JACKSON, Wyo — With water temperatures on the rise, Wyoming Game and Fish Department (WGFD) Jackson Regional Office, is suggesting that anglers avoid fishing past 2 p.m.
“As the water warms up there is less oxygen in the water, fish tend to stress,” Public Information Specialist Mark Gocke said.
While Game and Fish is making recommendations, the department does not predict any regulations will be implemented on WGFD managed waters. Flat Creek on the National Elk Refuge will still open on Aug.1 with the regular mandatory catch-and-release regulations for trout.

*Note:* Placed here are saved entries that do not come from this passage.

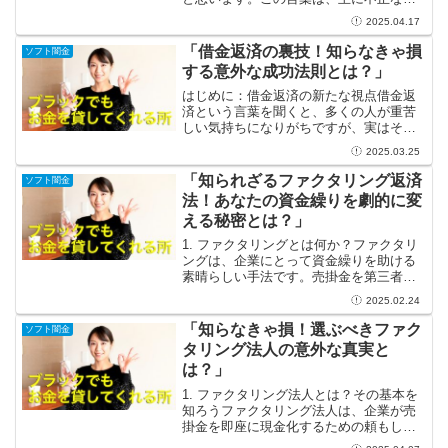
金業者から借金をしてしまった結果、職
2025.04.17
を失い、さらにその借金に苦しむ人々を
指します。闇金は、通常の金融機関では
「借金返済の裏技！知らなきゃ損
ソフト闇金
考えられない高金利でお金...
する意外な成功法則とは？」
はじめに：借金返済の新たな視点借金返
済という言葉を聞くと、多くの人が重苦
しい気持ちになりがちですが、実はそれ
は新たなチャンスの扉を開く重要なきっ
2025.03.25
かけです！借金を抱えることは、一見ネ
ガティブに思えるかもしれませんが、そ
「知られざるファクタリング返済
ソフト闇金
れを乗り越えることで自分...
法！あなたの資金繰りを劇的に変
える秘密とは？」
1. ファクタリングとは何か？ファクタリ
ングは、企業にとって資金繰りを助ける
素晴らしい手法です。売掛金を第三者に
売却することで、即座に資金を得ること
2025.02.24
ができるこの仕組みは、特に中小企業や
スタートアップにとって非常に有益で
「知らなきゃ損！選ぶべきファク
ソフト闇金
す。商品やサービスを提...
タリング法人の意外な真実と
は？」
1. ファクタリング法人とは？その基本を
知ろうファクタリング法人は、企業が売
掛金を即座に現金化するための頼もしい
サポーターです。売掛金が入金されるま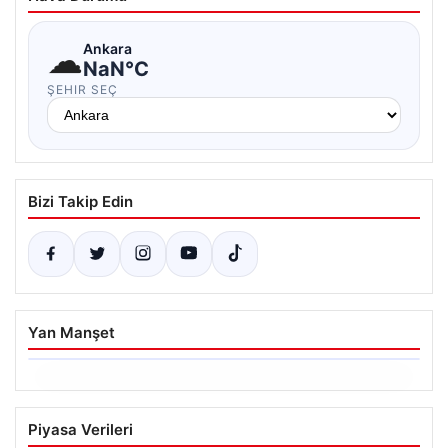
☁
Ankara
NaN°C
ŞEHIR SEÇ
Bizi Takip Edin
Yan Manşet
06.08.2026
Trabzonspor’da Mohamed Salah’ın
Piyasa Verileri
Transferinde Görkemli İmza Töreni: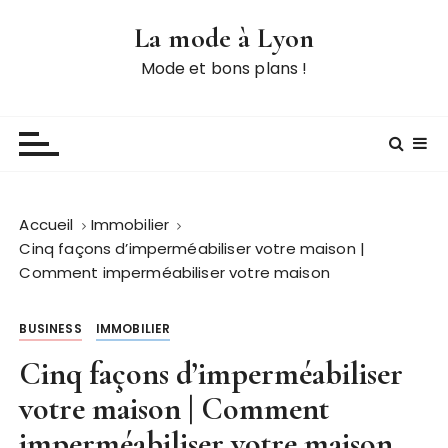
P
La mode à Lyon
a
s
Mode et bons plans !
s
e
r
a
u
c
Accueil
Immobilier
o
Cinq façons d’imperméabiliser votre maison |
n
Comment imperméabiliser votre maison
t
e
BUSINESS
IMMOBILIER
n
u
Cinq façons d’imperméabiliser
votre maison | Comment
imperméabiliser votre maison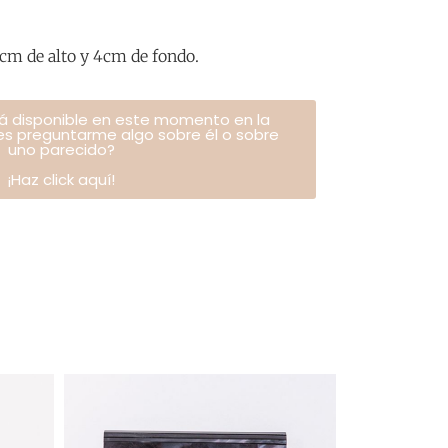
cm de alto y 4cm de fondo.
tá disponible en este momento en la
res preguntarme algo sobre él o sobre
uno parecido?
¡Haz click aquí!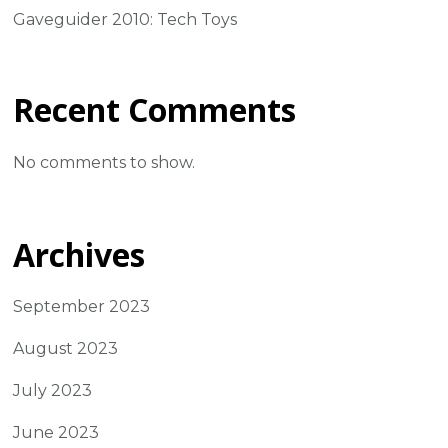
Gaveguider 2010: Tech Toys
Recent Comments
No comments to show.
Archives
September 2023
August 2023
July 2023
June 2023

“We have not done a delayed opener or any regulation changes due to water temperatures in the past,” Gocke said. Adding, “Part of that reason is that if our waters do hit 70 degrees, it is typically not for very long. When waters reach those temps the fish usually don’t feed as much and anglers often don’t fish as much. We have never really seen significant impacts to our fish population. At the same time, we think that a voluntary avoidance of fishing is still a good practice.”
Montana Fish Wildlife and Parks recently issued fishing restrictions on several Montana rivers due to high temperatures. The agency issued full closures as well as “hoot owl” restrictions, which means fishing is closed from 2 p.m. to midnight daily.
Yellowstone National Park also recently issued fishing restrictions on park-managed waters. Effective Saturday, July 24, streams and rivers will close at 2 p.m. every afternoon and remain closed until sunrise to protect the trout population.
In addition to not fishing past 2 p.m., anglers are urged to play and land fish as quickly as possible to reduce exhaustion, keep fish in the water as much as possible and cut the leader if the fish is hooked deep.
Gocke also suggested that anglers should carry a thermometer to check the water before fishing. Grand Teton National Park says that anglers should stop fishing when the water temperature is above 68 degrees.